> **PROBLEMS TO WORK ON**
**a.** According to the text on laser fingerprinting of surfaces, which materials won't produce a speckle?
**b.** Extend the text on laser fingerprinting of surfaces past its last paragraph.

> **TEXT FOR ANALYSIS**
It was poor glue that led to the eventual breakthrough. "One day, during our many failures, the chip fell off," he says. Cowburn noticed that there was still enough laser speckling to measure. At first he thought it was due to ink that happened to be on the paper, but after a few experiments with blank paper he realised it was the paper itself that produced the speckle (Nature, vol 436, p 475).

What was happening? On the microscopic scale, paper is made up of tiny fibres in random orientations. As the laser light hits this rough surface, it is reflected back towards the detectors at many different angles (see Diagram). "Looking back, it's not too surprising that you get this effect with paper - it's very rough," says Cowburn. "The real surprise was that it works really well on smooth surfaces like plastic." Plastic has tiny surface crenulations that form randomly as it cools during manufacture. Most materials have an irregular surface, he says. Only glass and mirrored metal won't produce a speckle.

It even works if the surface suffers some damage. You can soak it in water, scorch it or scribble on it with a pen: the unique speckle signature remains readable - and impossible to clone. There's no known way to create two identical signatures, he says. "My day job is making nanostructures, and I don't know how to do it."

Cowburn has now set up a company called Ingenia Technology, and a number of organisations have already adopted his scanners, including Stora Enso, which is one of the world's biggest paper merchants, chemical and pharmaceutical giant Bayer and the International Atomic Energy Agency.

On a mass production line, each product is scanned and its unique laser fingerprint is recorded on a protected database. Each fingerprint takes between 125 and 750 bytes of memory, so a typical 100-gigabyte hard drive could store up to 800 million fingerprints. When you later want to check if a product, say a bottle of shampoo or a banknote, is genuine, you simply scan the fingerprint region again, and the database tells you if you have a match. The scanner measures the average of thousands of points on the surface, so it doesn't need to be held in exactly the same place. Cowburn claims the probability of two naturally occurring matches is 1 in 10150.

Eventually, he wants us to be able to check for ourselves if a product is real, by using a scanner on our PC. This would be linked to the online databases of each manufacturer so we could check whether our shopping was fake the moment we got home. For example, within the past few years fake doses of Pfizer's cholesterol-lowering drug Lipitor somehow appeared on the shelves of pharmacists who thought they had the genuine product. Of course, you'd still need law enforcers to apprehend dealers who sell fakes, but the possibility of identifying fakes would give legitimate retailers a way of checking their wares, would reassure consumers that they were safe, and make it possible for investigators to trace black-market goods.

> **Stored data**
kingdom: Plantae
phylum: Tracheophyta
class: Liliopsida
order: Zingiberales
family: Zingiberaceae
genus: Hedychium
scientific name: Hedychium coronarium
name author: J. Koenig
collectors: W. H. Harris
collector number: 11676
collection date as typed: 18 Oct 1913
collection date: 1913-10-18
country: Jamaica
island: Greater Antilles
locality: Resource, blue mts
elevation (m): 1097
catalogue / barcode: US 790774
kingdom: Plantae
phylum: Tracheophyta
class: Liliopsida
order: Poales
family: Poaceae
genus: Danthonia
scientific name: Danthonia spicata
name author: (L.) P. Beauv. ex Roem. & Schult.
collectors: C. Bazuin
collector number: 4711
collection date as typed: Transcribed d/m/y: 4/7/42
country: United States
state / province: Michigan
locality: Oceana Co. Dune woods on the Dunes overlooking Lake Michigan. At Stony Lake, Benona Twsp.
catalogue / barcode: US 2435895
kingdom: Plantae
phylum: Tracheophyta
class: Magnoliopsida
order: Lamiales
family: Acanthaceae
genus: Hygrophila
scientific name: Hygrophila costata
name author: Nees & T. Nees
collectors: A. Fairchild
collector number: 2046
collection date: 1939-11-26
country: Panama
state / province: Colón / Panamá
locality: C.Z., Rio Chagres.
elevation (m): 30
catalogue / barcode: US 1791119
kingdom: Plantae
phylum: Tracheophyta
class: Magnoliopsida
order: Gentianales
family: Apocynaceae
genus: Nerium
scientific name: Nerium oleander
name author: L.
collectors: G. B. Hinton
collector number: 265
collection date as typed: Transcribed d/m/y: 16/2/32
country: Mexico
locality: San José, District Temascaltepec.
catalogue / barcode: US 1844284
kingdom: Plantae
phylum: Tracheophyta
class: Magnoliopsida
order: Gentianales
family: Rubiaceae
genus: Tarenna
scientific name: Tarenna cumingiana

> **SET OF ANSWERS**
**a.** Glass and mirrored metal.

**b.**
While these new technologies may be a blow to counterfeiters, there are some downsides for consumers. Seth Schoen of the Electronic Frontier Foundation, an online privacy advocacy group based in San Francisco, says some companies will be equally interested in the ability to monitor in unprecedented detail who has ownership of a particular item. They could use such information to learn about consumer behaviour, for instance.

A company could also use an item's fingerprint to prevent us doing certain things with it, Schoen says. For example, a Californian company called Optikey Security has developed a physical fingerprint technology that could be used to prevent copied CDs or DVDs from working in players fitted with the system. Many discs have digital encryption to protect against piracy but this can be overcome by hackers. Optikey's technology physically stamps a hidden area on an original disc with a microscopic surface pattern, without which it will not play.

The technology will also give companies another means to prevent you using cheaper competitor products. Many inkjet printer manufacturers already do this by placing chips in their printers and cartridges that prevent you using third-party products. "It is not 'counterfeiting' to make a compatible component, or a generic drug, or similarly styled clothing," Schoen says.

On the positive side, Schoen says that physical fingerprints on RFID tags could actually enhance our privacy. Basic tags broadcast information to anyone, he says. This means eavesdroppers can discover all sorts of information about the objects we own, from marketers knowing the contents of our shopping carts to criminals identifying a Rolex-wearing passer-by to rob. The advantage of using physical fingerprints on an RFID tag is that only the retailer and manufacturer can read them.

Unfortunately, there's another potential flaw: many of these systems rely on a secure database that lists all the legitimate product fingerprints. Hack into it and you can circumvent all the fancy anti-counterfeiting technologies in one fell swoop by inserting the fingerprints of fake products into the database of legitimate ones. "It might be impossible to manufacture two sheets of paper that are exactly the same. But that's not necessarily how counterfeiters work. It might be easier to break into the database," says Ian Brown, an online security researcher at University College London.

Lowe agrees that there is no magic bullet. "Any technology can be beaten," he says. But whatever other advantages companies may gain in introducing these technologies, counterfeit products can be unreliable and even dangerous, so it is in everyone's interests to try to reduce it.

In the case if NEC, there is already evidence of surprising twists to the counterfeiting tale. During its investigation, the company received complaints from customers about products NEC had never seen before. It turned out that the counterfeiters had commissioned their own research and development, and started producing products that NEC itself hadn't thought of. Now what do you call the counterfeiting of products that haven't officially been invented yet?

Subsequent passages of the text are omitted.